Puisque le chômage technologique augmente de façon inéluctable, il faut mettre en place un revenu de base garanti pour tous, explique l’économiste britannique Robert Skidelsky.
Article initialement publié en anglais sur le site Project Syndicate. Traduction par Florian Martinon et Noélie Buisson-Descombes.
Dans un article récent intitulé “Sympathy for the Luddites” (en anglais), le prix Nobel d’économie Paul Krugman s’intéresse à l’impact de l’automatisation sur le futur du travail. Il observe que le conflit ancien opposant le labeur au capitalisme entre dans une nouvelle phase. Dans le passé, le progrès technologique remplaçait l’emploi non qualifié ; désormais il remplace même l’emploi qualifié. Du coup, il n’y a plus (ou pas assez) d’emplois qualifiés à pourvoir.
Dans les années 1930, Keynes écrivait déjà sur le problème soulevé par Krugman en parlant du “chômage technologique”, qu’il voyait comme l’opportunité d’élever l’activité de la société au dessus du travail et vers davantage de loisirs. Dans notre livre récent “How much is enough?” mon fils Edward et moi-même adoptons le même point de vue.

## TÂCHES À RÉALISER
(a) Indiquez si chacune des affirmations suivantes concorde avec l’extrait sur le chômage technologique, en répondant par oui ou par non et en citant les mots du texte qui tranchent. (i) Selon Krugman, le progrès technologique remplace désormais aussi l’emploi qualifié. (ii) Keynes a écrit sur le chômage technologique dans les années 1950. (iii) L’article a d’abord paru en anglais.
(b) Poursuivez l’extrait sur le chômage technologique à partir de sa dernière phrase.

## DONNÉES FOURNIES

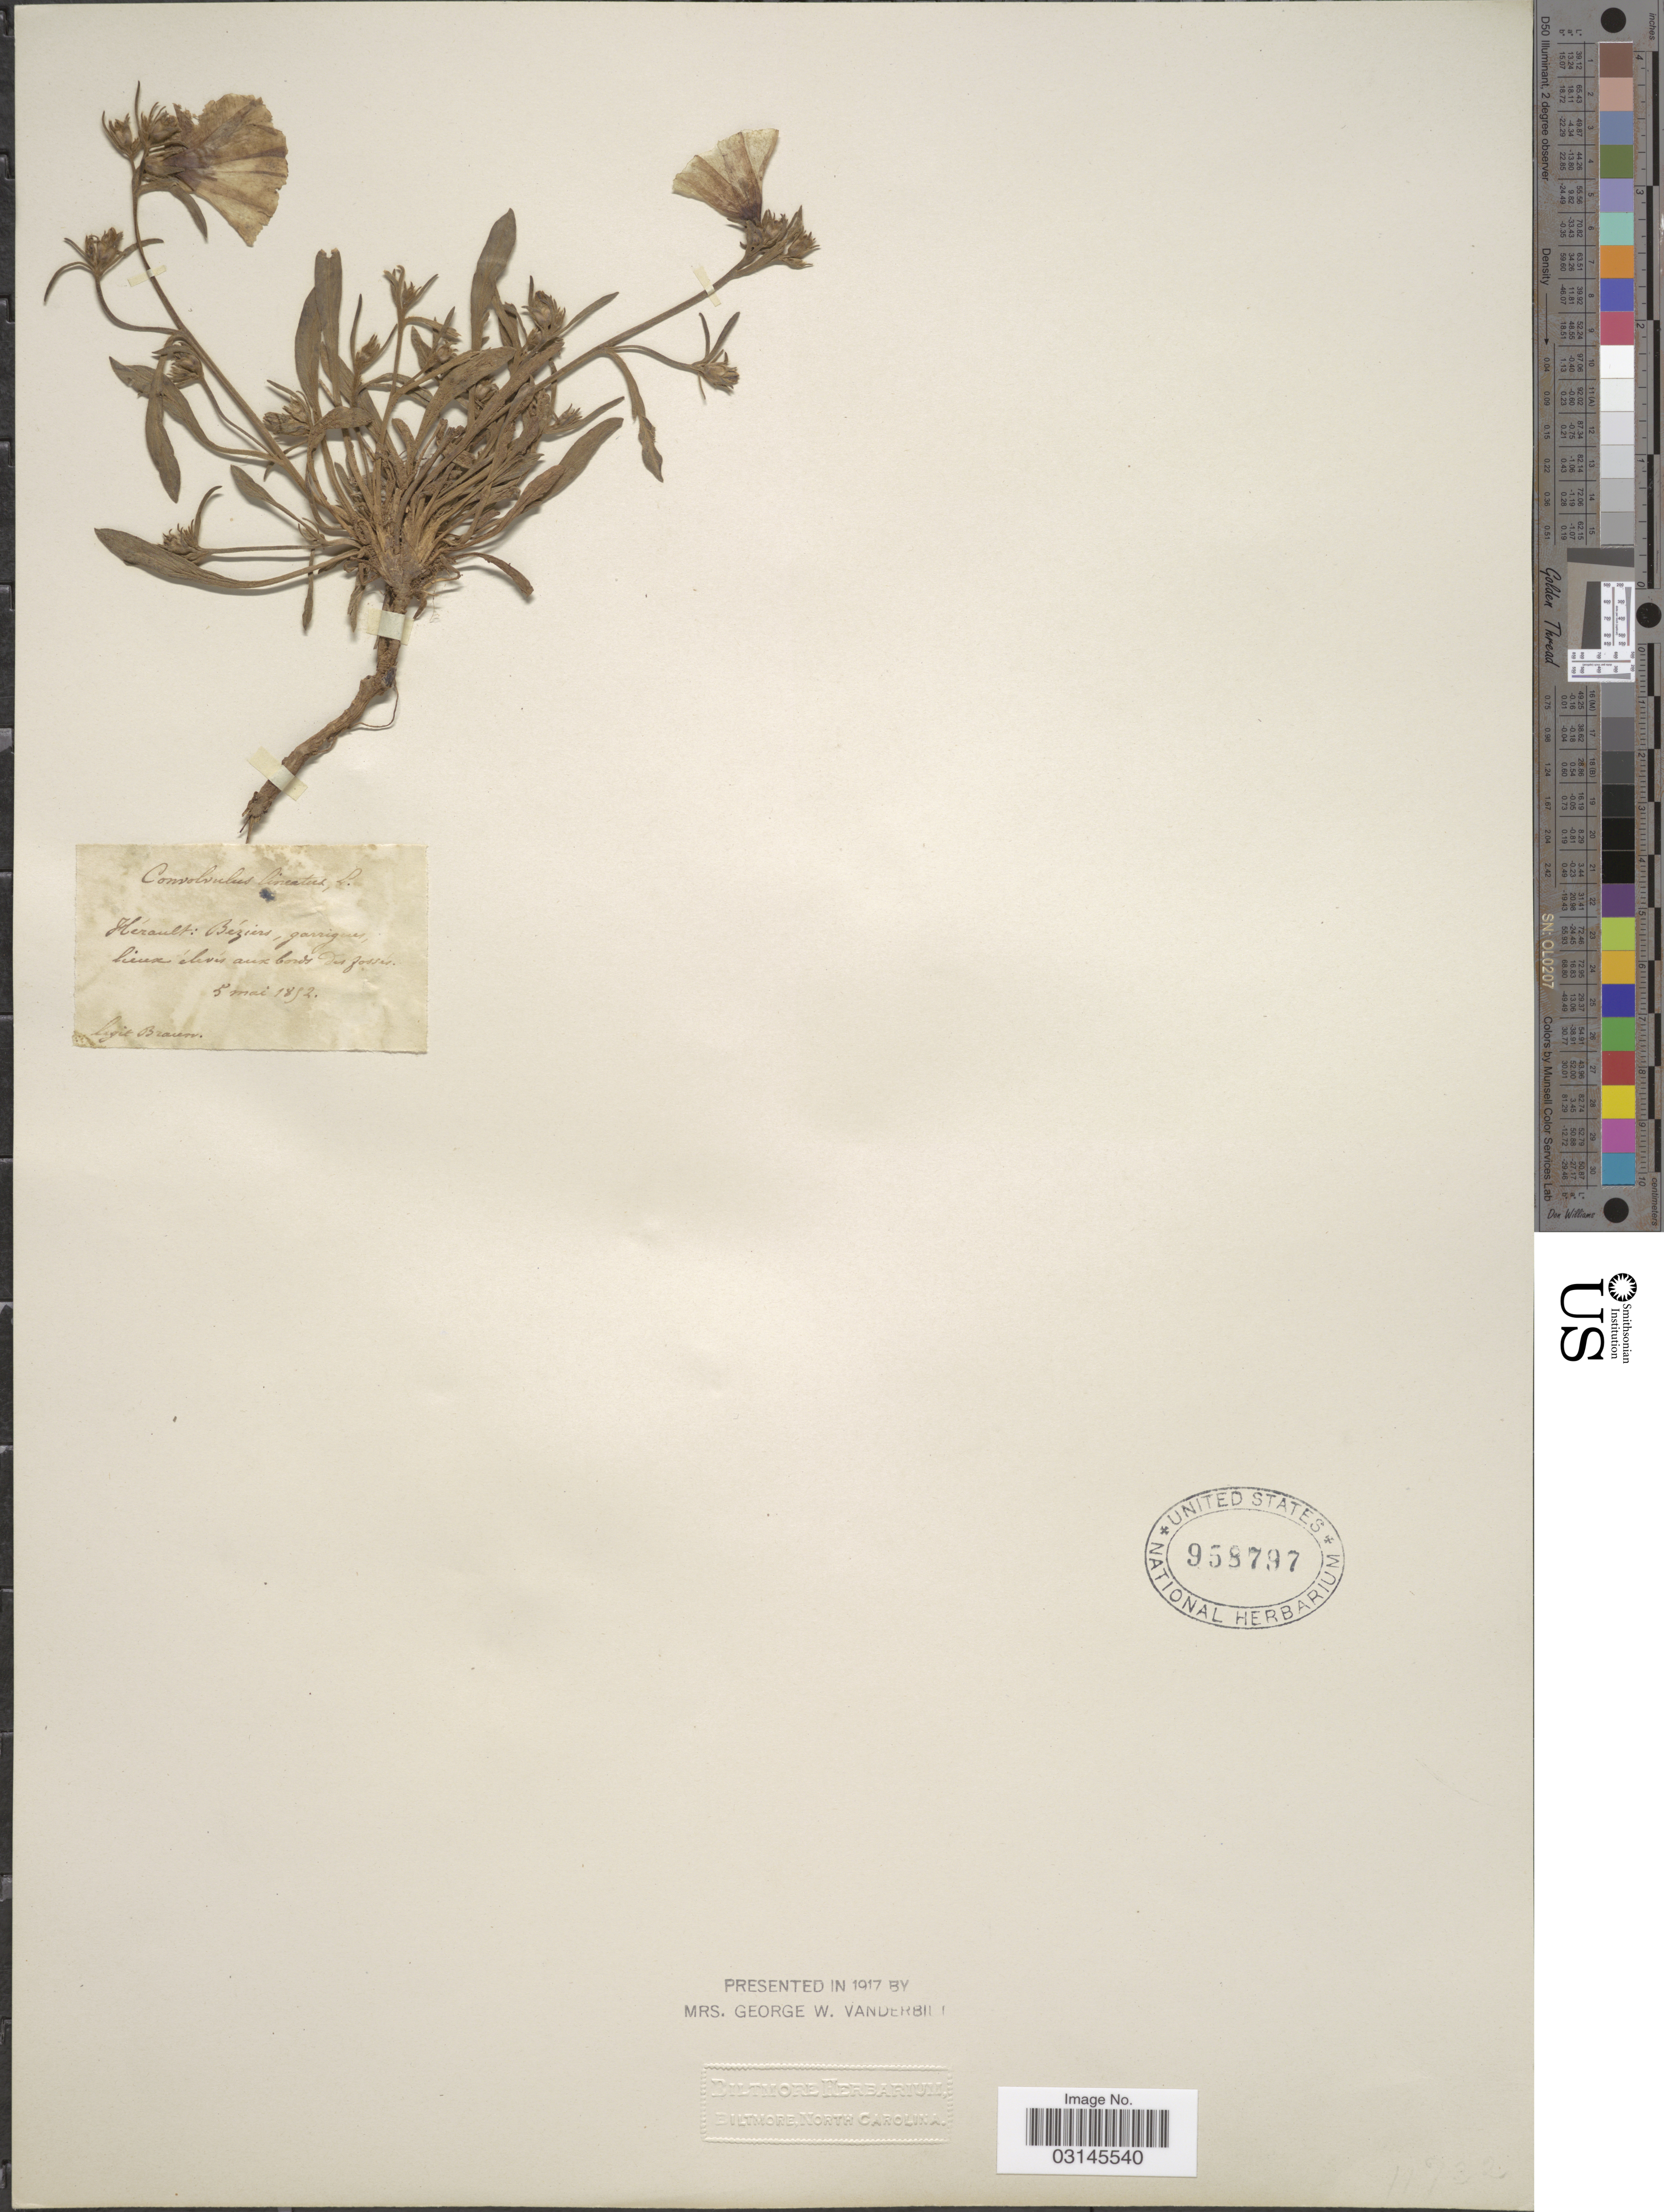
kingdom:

## RÉPONSES PAR TÂCHE
(a)
(i) Oui : « désormais il remplace même l’emploi qualifié ».
(ii) Non : « Dans les années 1930, Keynes écrivait déjà sur le problème soulevé par Krugman ».
(iii) Oui : « Article initialement publié en anglais sur le site Project Syndicate ».

(b)
Comme Krugman, nous nous tournons vers la solution du revenu minimum garanti :
Si la description que j’ai faite est correcte, la seule façon qui soit d’avoir une classe moyenne dans la société – une société dans laquelle un citoyen lambda ait une assurance raisonnable afin de maintenir un niveau de vie décent aussi longtemps qu’il travaille dur et se soumet aux règles – serait par le fait d’avoir un filet de sécurité solide, un qui ne garantisse pas seulement les soins mais aussi un revenu minimum. Et considérant la croissance sans fin du partage des revenus allant au capital plutôt qu’au labeur, ce filet de sécurité devrait être financé par une extension importante via des taxes sur les bénéfices et/ou revenus d’investissements.
Que veut dire Krugman ici lorsqu’il dit “travailler dur et se soumettre aux règles”? Il semble voir ce “filet de sécurité” comme un bonus par rapport au salaire – un genre de bénéfice intra-emploi. Il a argumenté pour l’augmentation du salaire minimum aux Etats-Unis en citant exactement ces mots. Mais il a aussi dit qu’il n’y aurait pas suffisamment de travaux qualifiés pour que toute la classe moyenne ait un emploi. À quoi bon offrir un bonus à des salaires non-existants ?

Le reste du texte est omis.